# Installing NIK Software Bundle



## Andreh (Jun 27, 2010)

Hi,

I have LR3 and I purchased the NIK Software Complete Collection for Lightroom and installed all of the plugins as per instructions. How do I access all the programs from LR3? 

All I can see under "Photo &gt; Edit in" is: Edit in Photoshop CS5 as well as Edit in CEP right under it. I made CEP my alternative external editor after PS but when I try to add an alternative editor, it replaces the one that was there.

I'm sure I'm just being dense, but for the life of me I cant see where I am going wrong.

Thanks

André


----------



## wblink (Jun 27, 2010)

[quote author=Andreh link=topic=1'238.msg69336#msg69336 date=1277646234]
I have LR3 and I purchased the NIK Software Complete Collection for Lightroom and installed all of the plugins as per instructions. How do I access all the programs from LR3? [/quote]

Mark your photo's in "Library".
Choose "Develop" (right upper side)
From "Photo" (left upper side) drop down list choose "Edit in...".


----------



## Andreh (Jun 27, 2010)

Yes, that's what I do - see my first post - but there is only one external editor to choose from: Color Efex Pro. All the others, Dfine, Viveza etc are installed but I cant select them. They do not show up in Photo &gt; Edit In &gt; ...

I had it all working perfectly in LR3 Beta, but its not working for me now...

André


----------



## Andreh (Jun 28, 2010)

I'm still no closer to a solution. I am running Win 7 64 bit with LR3. I wonder if this might have anything to do with it...?


----------



## b_gossweiler (Jun 28, 2010)

André,

You can add the other Nik products as external editors in preferences. Just save one external editor preset for each product call.

If you expect LR to pick them up automatically, I would consult with Nik support on how this should be done. As far as I know, LR only recognizes PS or PSE automatically upon installation.

Beat


----------



## Andreh (Jun 28, 2010)

Ok, thanks Goss. I will look at it again tonight. But I am sure that I could see all of the NIK plugins at once in LR3 Beta, or was I imagining it...?

A


----------



## Brad Snyder (Jun 29, 2010)

You will see them all together in any pull-down or context menus, if you add multiple secondary external editor presets as Beat recommends.

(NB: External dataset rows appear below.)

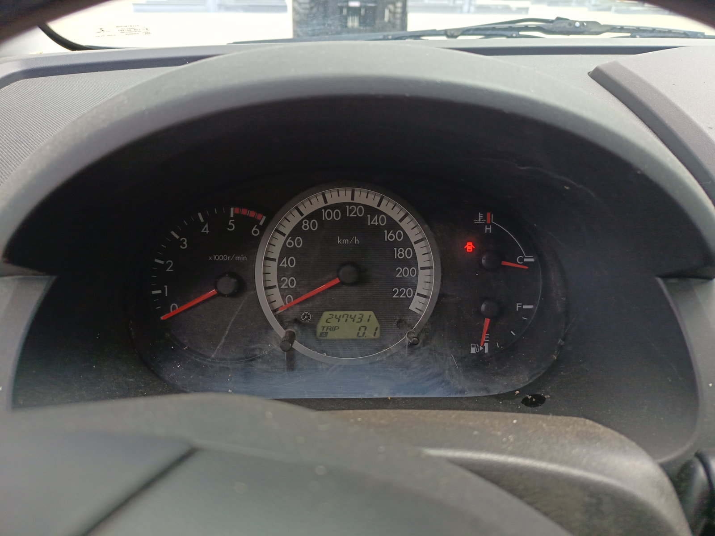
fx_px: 496
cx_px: 358
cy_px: 268
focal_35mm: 24
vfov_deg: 56.8
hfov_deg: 71.6
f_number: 1.75
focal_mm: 5.25
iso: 391
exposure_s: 1/100
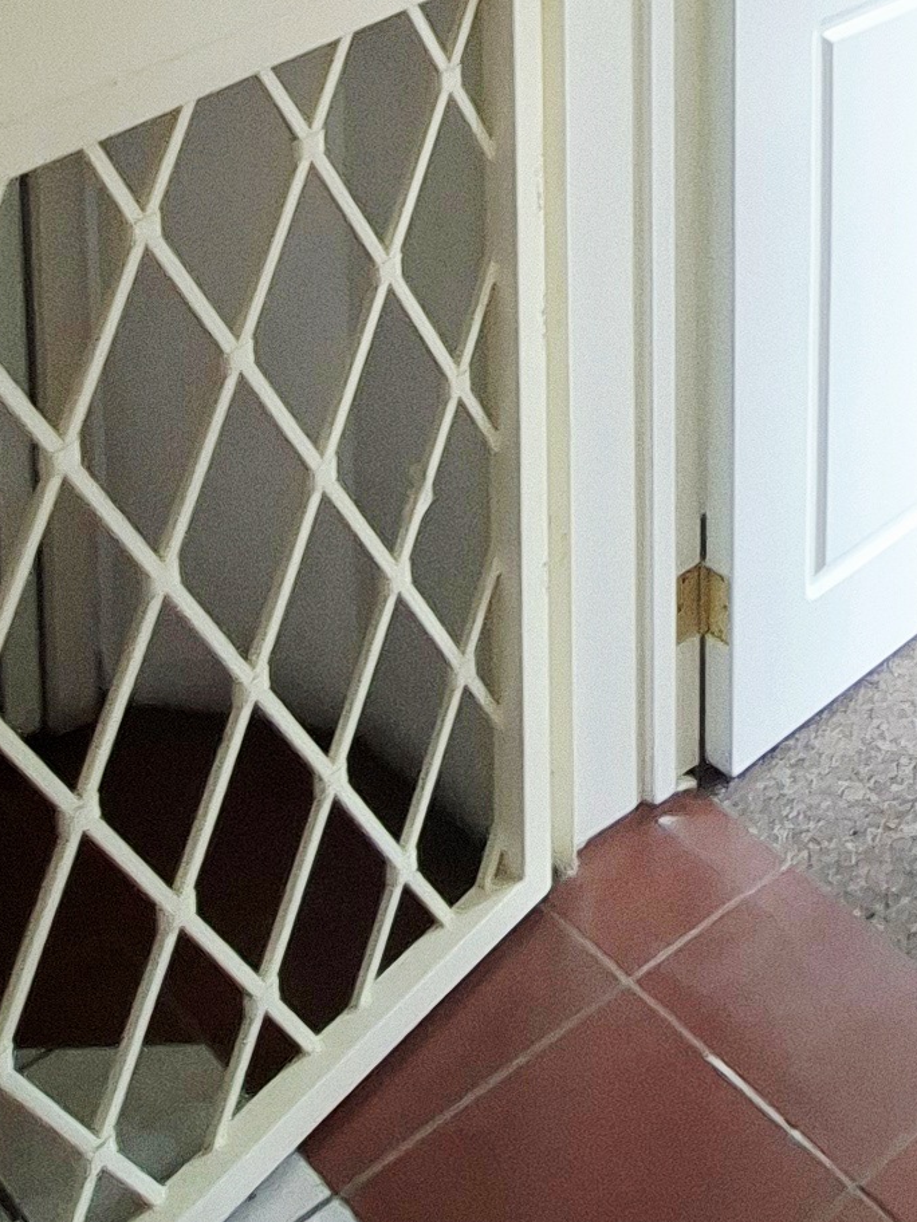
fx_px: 2013
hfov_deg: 23.9
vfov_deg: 27.1
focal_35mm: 57
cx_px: 1027
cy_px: -452
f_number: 2.2
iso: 160
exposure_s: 1/40
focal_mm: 1.74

You won't see them together in the preferences setting area.


----------



## Andreh (Jun 29, 2010)

Ah yes. Thanks guys, that worked.
Much appreciated.
André


----------



## Sassie (Aug 3, 2010)

Hello, I have the same problem as Andre. I gather you have to save each Nik product as a preset via preferences - but I can't see the options to do that from the preferences tab. Please could someone give me a step by step to get to this point.

Thank you so much in advance,
Sas


----------



## b_gossweiler (Aug 3, 2010)

Sas,


[li]Go to Preferences / External Editing tab[/li]
[li]In the section "Additional External Editor", while being on any existing preset, enter the values (path to executable, File Format, Color Space, Bit Depth, Resolution, Compression) for your application to be added
[/li]
[li]Choose "_Save Current Settings as new Preset_" and give it a name[/li]
This will give you the added application as additional option in the "Edit in" function.

Beat

Edit:
And, welcome to the forums, Sas


----------



## Sassie (Aug 4, 2010)

Got it sorted - thanks so much, mucho appreciated!


----------